07/09/2008

El último paríso está en el sur

Texto de Mónica Artigas
Fotos de Óscar Palomares
Un sol que no se altera. Los hijos, a un par de horas de avión y por pocos euros con cualquier low cost. Prensa en inglés, alemán, noruego y con noticias que vienen de allá. Chapuzón en marzo. Cervecita, la tortilla, la chancla. La pensión cunde más. La gente es majeta, buen rollito.
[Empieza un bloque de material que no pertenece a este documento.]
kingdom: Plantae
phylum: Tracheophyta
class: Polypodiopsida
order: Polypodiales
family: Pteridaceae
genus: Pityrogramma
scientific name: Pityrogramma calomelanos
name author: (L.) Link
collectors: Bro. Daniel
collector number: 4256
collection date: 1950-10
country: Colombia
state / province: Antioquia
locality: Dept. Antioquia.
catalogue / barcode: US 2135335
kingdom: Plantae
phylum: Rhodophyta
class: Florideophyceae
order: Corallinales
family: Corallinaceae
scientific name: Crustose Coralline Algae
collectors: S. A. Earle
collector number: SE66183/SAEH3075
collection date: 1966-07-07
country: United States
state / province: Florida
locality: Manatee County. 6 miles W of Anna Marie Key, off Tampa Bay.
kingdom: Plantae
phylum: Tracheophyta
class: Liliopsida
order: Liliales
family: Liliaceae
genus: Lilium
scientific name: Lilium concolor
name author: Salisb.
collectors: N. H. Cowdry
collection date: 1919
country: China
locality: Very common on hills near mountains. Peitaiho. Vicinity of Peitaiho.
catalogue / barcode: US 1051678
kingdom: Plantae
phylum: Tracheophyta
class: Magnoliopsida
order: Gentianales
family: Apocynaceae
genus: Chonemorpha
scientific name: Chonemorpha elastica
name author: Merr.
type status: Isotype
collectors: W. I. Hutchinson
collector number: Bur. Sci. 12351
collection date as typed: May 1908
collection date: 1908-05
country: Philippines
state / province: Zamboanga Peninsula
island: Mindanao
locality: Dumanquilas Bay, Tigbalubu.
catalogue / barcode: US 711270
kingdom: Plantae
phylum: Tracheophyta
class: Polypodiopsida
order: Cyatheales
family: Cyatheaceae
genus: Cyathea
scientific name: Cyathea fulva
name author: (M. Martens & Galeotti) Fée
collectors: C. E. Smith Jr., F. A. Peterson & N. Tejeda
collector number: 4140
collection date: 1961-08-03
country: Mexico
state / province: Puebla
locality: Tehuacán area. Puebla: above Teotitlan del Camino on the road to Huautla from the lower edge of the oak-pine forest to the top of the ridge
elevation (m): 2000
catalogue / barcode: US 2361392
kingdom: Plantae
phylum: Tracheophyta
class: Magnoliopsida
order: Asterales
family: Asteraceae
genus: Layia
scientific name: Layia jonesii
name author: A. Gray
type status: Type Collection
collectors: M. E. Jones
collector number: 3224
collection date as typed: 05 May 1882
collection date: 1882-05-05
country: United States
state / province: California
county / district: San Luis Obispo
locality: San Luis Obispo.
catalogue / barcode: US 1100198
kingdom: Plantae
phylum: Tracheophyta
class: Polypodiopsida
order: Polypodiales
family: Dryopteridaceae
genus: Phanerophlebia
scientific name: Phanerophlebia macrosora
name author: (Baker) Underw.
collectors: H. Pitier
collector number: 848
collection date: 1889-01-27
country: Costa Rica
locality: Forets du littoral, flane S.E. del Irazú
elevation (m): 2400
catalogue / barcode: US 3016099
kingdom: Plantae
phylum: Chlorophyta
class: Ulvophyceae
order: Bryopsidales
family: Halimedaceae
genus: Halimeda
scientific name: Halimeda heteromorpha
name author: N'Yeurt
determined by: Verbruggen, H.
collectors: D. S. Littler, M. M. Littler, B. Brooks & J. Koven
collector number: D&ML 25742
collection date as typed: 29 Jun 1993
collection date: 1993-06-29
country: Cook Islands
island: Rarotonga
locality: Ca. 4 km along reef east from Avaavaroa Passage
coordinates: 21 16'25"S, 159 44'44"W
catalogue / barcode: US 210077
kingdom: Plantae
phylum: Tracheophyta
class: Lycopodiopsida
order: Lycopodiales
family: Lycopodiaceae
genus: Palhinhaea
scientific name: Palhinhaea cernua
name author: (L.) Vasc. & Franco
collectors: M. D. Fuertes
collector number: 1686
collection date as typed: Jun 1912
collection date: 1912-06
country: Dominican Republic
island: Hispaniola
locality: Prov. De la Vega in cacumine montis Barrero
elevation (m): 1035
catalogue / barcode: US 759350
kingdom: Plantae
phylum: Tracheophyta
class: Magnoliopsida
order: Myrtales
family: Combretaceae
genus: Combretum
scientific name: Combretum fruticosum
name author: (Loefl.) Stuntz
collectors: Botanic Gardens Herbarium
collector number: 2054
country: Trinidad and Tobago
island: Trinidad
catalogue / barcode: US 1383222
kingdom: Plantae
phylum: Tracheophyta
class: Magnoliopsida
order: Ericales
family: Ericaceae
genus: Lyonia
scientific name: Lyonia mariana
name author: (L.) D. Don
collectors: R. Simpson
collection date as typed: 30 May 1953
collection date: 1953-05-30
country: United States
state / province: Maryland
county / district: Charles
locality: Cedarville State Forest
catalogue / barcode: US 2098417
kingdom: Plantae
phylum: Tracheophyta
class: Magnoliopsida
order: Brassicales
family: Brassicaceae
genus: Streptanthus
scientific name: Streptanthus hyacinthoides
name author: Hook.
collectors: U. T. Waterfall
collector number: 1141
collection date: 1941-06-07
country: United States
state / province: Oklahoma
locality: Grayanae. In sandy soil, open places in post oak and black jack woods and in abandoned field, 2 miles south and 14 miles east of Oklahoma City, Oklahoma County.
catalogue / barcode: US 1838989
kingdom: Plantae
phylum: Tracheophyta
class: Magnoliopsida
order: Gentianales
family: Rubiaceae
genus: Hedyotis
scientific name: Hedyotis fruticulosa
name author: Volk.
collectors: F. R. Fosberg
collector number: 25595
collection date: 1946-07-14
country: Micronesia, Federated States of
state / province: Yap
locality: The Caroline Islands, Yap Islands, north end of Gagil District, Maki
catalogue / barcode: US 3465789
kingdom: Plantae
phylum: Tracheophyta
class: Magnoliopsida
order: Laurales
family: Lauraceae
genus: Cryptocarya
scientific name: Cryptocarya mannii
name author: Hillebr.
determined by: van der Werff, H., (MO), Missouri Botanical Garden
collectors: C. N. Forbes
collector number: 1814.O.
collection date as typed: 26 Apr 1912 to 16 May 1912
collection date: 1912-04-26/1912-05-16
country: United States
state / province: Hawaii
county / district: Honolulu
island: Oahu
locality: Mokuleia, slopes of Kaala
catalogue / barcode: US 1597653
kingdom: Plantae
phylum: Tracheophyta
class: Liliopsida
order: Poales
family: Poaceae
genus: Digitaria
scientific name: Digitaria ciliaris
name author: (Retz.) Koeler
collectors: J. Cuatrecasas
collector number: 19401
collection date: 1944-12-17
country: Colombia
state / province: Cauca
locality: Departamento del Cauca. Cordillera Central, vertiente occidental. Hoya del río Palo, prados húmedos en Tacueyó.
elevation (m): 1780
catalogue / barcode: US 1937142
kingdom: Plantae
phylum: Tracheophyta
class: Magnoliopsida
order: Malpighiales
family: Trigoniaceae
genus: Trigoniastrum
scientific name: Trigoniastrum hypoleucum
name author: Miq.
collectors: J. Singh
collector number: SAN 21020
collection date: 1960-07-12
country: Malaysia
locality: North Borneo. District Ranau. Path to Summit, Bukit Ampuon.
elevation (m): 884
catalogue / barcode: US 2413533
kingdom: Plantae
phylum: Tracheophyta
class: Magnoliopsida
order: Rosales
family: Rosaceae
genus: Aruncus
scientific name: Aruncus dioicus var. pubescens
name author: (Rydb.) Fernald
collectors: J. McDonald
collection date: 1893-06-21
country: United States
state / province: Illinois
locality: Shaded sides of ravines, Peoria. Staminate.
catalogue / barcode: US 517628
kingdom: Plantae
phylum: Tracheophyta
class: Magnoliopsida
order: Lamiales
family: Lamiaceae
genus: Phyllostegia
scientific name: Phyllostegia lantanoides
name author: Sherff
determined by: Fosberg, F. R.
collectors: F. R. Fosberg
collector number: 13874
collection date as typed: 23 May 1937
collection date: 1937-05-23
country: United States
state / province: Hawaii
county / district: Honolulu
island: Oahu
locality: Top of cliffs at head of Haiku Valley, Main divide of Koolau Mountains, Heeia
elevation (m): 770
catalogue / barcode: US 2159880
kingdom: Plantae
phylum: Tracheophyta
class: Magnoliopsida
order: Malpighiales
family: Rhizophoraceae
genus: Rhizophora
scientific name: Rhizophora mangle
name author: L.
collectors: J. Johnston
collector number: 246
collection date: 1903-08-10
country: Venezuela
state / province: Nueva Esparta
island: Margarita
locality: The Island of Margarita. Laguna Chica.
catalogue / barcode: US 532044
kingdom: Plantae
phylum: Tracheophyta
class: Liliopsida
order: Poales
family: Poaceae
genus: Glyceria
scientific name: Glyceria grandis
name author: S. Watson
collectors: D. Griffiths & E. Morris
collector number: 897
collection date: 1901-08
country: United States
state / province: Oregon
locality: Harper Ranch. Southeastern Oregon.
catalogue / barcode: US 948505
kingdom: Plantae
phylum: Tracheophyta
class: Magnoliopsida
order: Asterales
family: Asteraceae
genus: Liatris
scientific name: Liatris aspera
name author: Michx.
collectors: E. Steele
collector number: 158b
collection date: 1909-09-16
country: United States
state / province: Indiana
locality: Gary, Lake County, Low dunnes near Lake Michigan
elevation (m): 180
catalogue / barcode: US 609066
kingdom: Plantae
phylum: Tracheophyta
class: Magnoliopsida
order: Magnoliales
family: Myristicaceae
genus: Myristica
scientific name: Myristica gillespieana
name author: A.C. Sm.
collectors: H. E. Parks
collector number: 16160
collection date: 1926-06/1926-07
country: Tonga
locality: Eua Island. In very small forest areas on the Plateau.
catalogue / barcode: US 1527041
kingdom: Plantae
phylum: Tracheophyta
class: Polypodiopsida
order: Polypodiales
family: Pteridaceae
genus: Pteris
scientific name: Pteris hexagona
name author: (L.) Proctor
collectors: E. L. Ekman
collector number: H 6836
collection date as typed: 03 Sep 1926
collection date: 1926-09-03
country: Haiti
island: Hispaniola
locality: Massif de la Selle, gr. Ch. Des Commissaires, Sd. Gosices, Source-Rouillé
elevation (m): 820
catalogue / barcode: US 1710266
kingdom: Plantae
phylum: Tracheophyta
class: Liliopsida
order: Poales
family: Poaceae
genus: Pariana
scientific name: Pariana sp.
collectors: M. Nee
Y por si fuera poco, un servicio sanitario público, ahora que hace falta cuidarse, que “olé”. Adiós Reino Unido, Noruega, Bélgica, Alemania. “Como en España no se vive en ninguna parte”, dice el local. Y el extranjero asiente. Que se lo digan a él, que al jubilarse ha escogido España como lugar de residencia

Jubilados europeos participan en fiestas como la del día del Turista que se celebra en Mijas (Málaga), con paella y espectáculo flamenco

Es difícil saber cuántos son exactamente porque muchos siguen censados en su país, pero, según los últimos datos del Instituto Nacional de Estadística, hay como mínimo 244.426 europeos mayores de 60 años que han elegido España como el lugar perfecto para vivir. La mayoría son del Reino Unido –un 52% de las compras de segunda residencia en nuestro país lo hacen ellos–, pero también hay alemanes, belgas, holandeses y nórdicos. Comienzan a aterrizar en los años 60, pero llegan en masa a finales de los 90 y principios de esta década. Se instalan en Mallorca, en Canarias, pero sobre todo, en los últimos años, pueblan la costa mediterránea, donde existen municipios como San Fulgencio y Rojales, en Alicante, o Mijas, en Málaga, cuya población foránea supera el 70% del total. Compran fincas, apartamentos, villas, houses. Algunos lo hacen en viajes que los agentes inmobiliarios montan en su país. Gratis. Salen un lunes en un vuelo chárter y llegan el domingo a casa con el apartamento comprado. Pispás. Sea del tamaño que sea, es un techo que limita con un cielo azul intenso. Y ese, en su gris país natal, es el sueño común.
Los jubilados suelen convivir en microcosmos donde se cuela poca cosa de la Europa del sur. Como mucho, la siesta y alguna paella. Han importado clubs de sus países, aficiones, deportes, desde el nordic walking a la Oktoberfest. Tienen sus propias publicaciones. Dicen estar encantados con la cultura española, pero la gran mayoría no llega nunca a hablar el idioma. Los servicios los buscan en su propia lengua: inglés, danés, alemán, noruego, lo que sea.